Doris, who’s Cantonese and was born in Kolkata, India, is one of the many women in that now almost-extinct community who’ve been employed by Hong Kong beauty salons since Indian independence, in 1947. She used to work at Talianna on The Peak, now closed, then Talianna at the Hong Kong Hilton, now demolished. She tells me I’m her last Western client.
The atmosphere in Robinson’s empty salon is nostalgic. We sit companionably on the large chairs for which he paid HK$40,000 each in 2002 and now cost – he’s looked it up – HK$80,000.
These will be sent to Singapore, where he’s had a presence since 1995; his original salon was opened by Leslie Cheung and Sandy Lam on a fan-packed, traffic-stopping night.

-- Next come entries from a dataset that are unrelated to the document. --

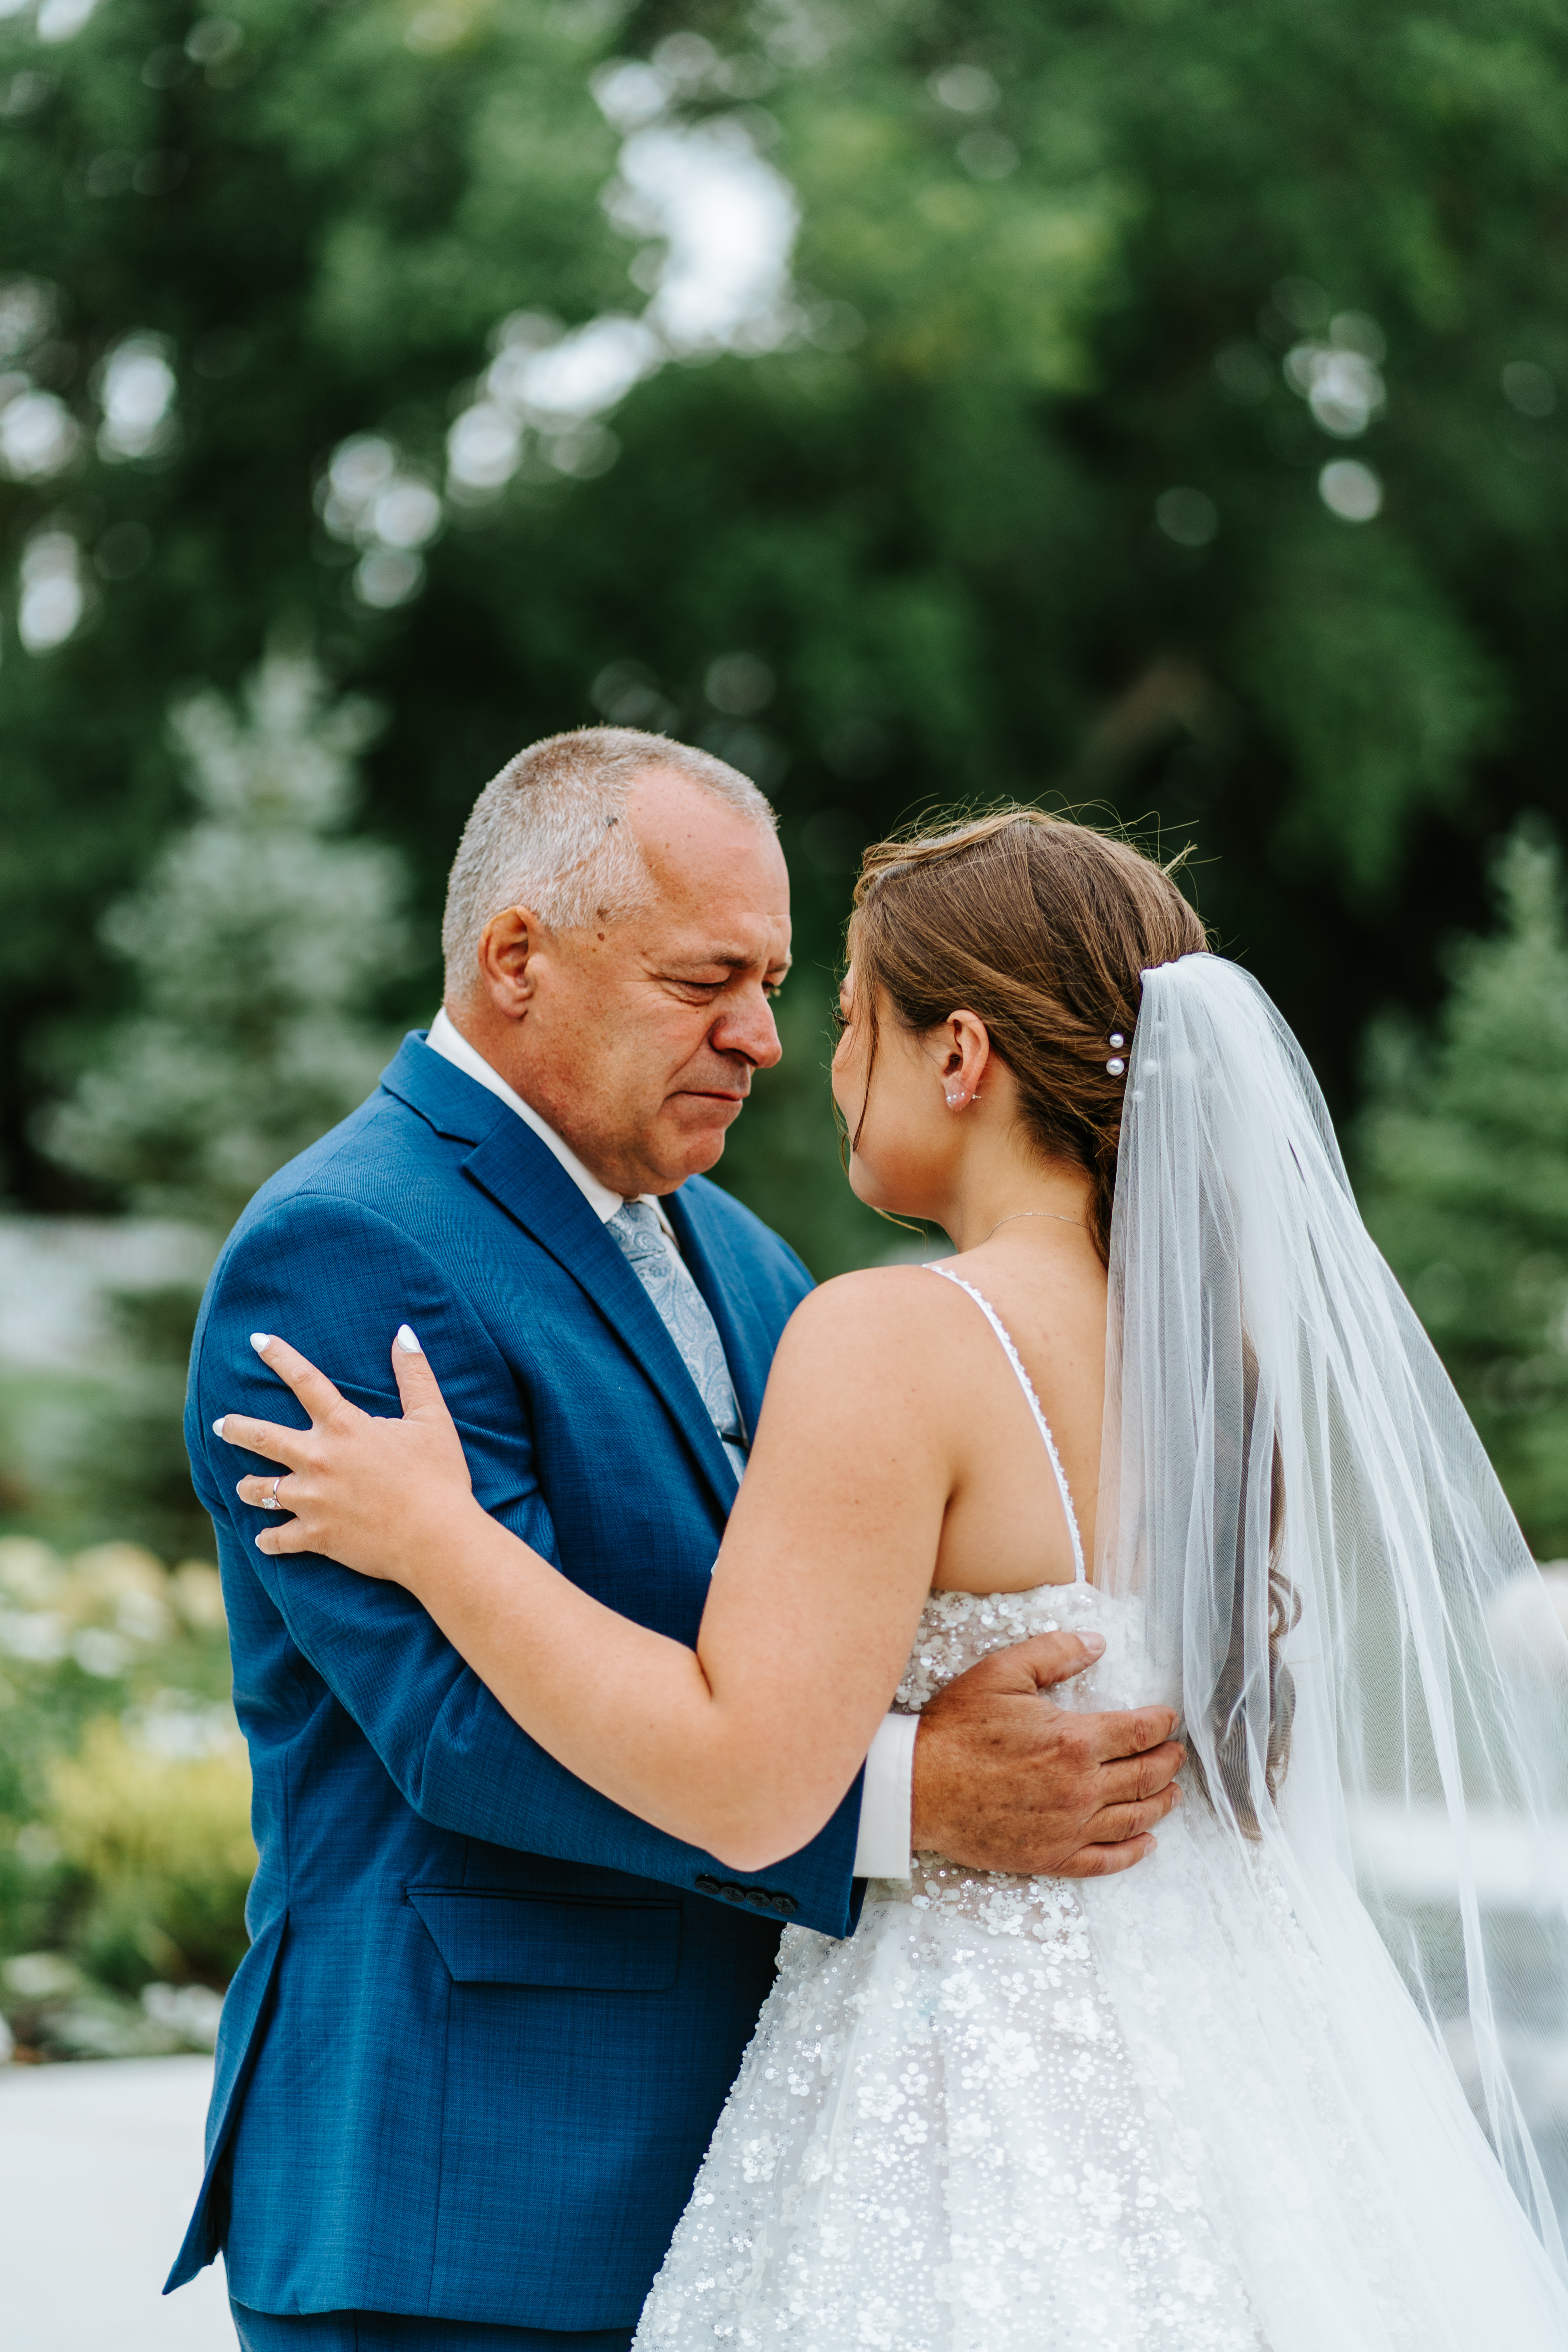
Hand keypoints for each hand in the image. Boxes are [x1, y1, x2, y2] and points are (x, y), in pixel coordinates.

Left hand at [214, 1327, 476, 1586]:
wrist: (436, 1538)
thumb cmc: (438, 1476)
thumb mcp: (432, 1419)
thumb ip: (415, 1375)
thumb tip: (404, 1334)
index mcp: (344, 1427)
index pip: (305, 1380)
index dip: (280, 1356)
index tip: (257, 1340)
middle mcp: (319, 1460)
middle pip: (262, 1437)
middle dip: (236, 1428)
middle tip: (221, 1424)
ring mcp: (313, 1500)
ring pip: (261, 1490)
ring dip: (248, 1487)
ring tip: (243, 1486)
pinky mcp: (316, 1536)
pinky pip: (278, 1539)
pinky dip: (269, 1540)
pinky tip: (265, 1539)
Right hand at [909, 1632, 1183, 1877]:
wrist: (918, 1788)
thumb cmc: (956, 1729)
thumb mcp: (1002, 1672)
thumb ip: (1054, 1652)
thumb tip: (1098, 1643)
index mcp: (1074, 1740)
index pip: (1138, 1732)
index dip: (1160, 1724)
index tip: (1168, 1719)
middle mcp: (1080, 1788)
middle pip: (1144, 1776)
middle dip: (1167, 1762)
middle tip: (1177, 1754)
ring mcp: (1068, 1827)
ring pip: (1133, 1818)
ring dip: (1160, 1804)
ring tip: (1172, 1793)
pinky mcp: (1050, 1856)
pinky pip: (1104, 1860)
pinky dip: (1132, 1852)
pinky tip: (1146, 1843)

He’ll be able to pop in occasionally as he’s involved in a scripted-reality television show (working title: Mr Robinson), produced out of Singapore, in which he seeks Asia’s “next super-stylist”.
D’Aulnais (25 years resident) and Panayiotou (38 years resident) both left Hong Kong once they’d stopped salon work here; Robinson is more vague about any possible departure. “I don’t have to stay in Hong Kong but I want to be in Asia.”
For now, he’s going to focus on a new range of hair products specially developed for Asian hair. “That’s my dream. They’re for a new generation of people that I never had my hands on – it’s a piece of me they can afford.”
Some years ago, he saw Hitti on the street. When? “Can’t remember.” He obviously doesn’t want to discuss it but relents.
“It was like seeing a ghost. He gave me his business card, said we should meet for lunch, la, la, la. Anyway. This is … the fabric of my life.” (According to his LinkedIn page, Lord Hitti, as he now terms himself – the title having been attained by “a dully [sic] enacted bestowment” – is now a polymath mindsetter, a revisionist, a trailblazing logician and president of the Arab Chamber of Commerce and Industry in Hong Kong.)
“I was in awe of her because she was one of the few that let me do whatever I wanted. I made her blond before blond was even cool.” The fabric of his life – the filter through which he’s always seen it – has been hair.